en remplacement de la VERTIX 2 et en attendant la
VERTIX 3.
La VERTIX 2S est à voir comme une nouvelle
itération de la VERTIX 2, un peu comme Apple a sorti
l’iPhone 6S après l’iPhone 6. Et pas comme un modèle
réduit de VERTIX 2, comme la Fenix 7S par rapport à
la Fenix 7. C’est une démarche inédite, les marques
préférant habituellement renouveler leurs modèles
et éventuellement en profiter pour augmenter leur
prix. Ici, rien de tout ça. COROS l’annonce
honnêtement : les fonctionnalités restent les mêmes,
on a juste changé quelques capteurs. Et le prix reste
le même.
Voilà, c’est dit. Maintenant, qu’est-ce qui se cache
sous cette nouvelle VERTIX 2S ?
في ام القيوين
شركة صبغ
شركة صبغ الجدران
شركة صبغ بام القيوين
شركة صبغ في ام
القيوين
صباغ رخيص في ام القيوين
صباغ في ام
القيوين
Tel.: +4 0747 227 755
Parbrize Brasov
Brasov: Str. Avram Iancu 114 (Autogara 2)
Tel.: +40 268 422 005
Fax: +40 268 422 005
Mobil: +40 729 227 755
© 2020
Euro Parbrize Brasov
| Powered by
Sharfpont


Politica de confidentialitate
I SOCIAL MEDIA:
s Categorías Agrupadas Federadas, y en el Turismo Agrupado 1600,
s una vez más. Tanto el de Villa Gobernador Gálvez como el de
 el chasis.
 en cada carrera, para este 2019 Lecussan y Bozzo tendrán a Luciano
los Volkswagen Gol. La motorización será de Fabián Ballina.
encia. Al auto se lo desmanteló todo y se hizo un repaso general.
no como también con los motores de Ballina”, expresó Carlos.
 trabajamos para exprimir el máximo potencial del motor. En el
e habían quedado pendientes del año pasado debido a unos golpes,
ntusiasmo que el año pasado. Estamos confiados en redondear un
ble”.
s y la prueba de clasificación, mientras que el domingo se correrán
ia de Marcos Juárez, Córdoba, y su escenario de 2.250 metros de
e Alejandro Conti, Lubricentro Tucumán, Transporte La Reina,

════════

(What you have to do):
In the answer, the lines from the first line of the data above through the line containing "réduit de VERTIX" must appear exactly as written, with nothing else.

(Result):
en remplacement de la VERTIX 2 et en attendant la
VERTIX 3.
La VERTIX 2S est à voir comme une nouvelle
itération de la VERTIX 2, un peu comme Apple a sorti
l’iPhone 6S après l’iPhone 6. Et pas comme un modèle
réduit de VERTIX 2, comme la Fenix 7S par rapport à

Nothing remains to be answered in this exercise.